DATASET:

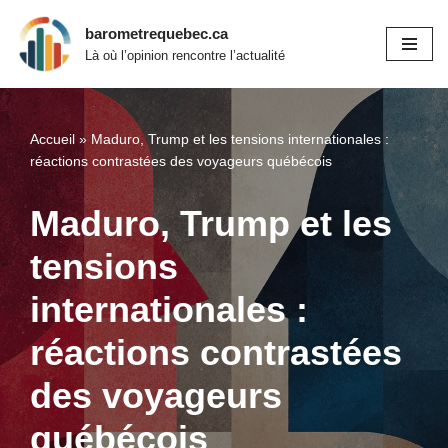
barometrequebec.ca
Aller
Là où l’opinion rencontre l’actualité
au
contenu
Accueil
»
Maduro, Trump et les tensions internationales :
réactions contrastées des voyageurs québécois
Maduro, Trump et les
tensions
internationales :
réactions contrastées
des voyageurs
québécois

ASSIGNED TASK:
Exactly and only the lines from the one containing "Maduro, Trump et les tensions" to the end of the entries above are to be written out.

RESULT FOR THIS EXERCISE:
Maduro, Trump et les tensions internationales :
réactions contrastées des voyageurs québécois
Maduro, Trump et les
tensions
internationales :
réactions contrastées
des voyageurs
québécois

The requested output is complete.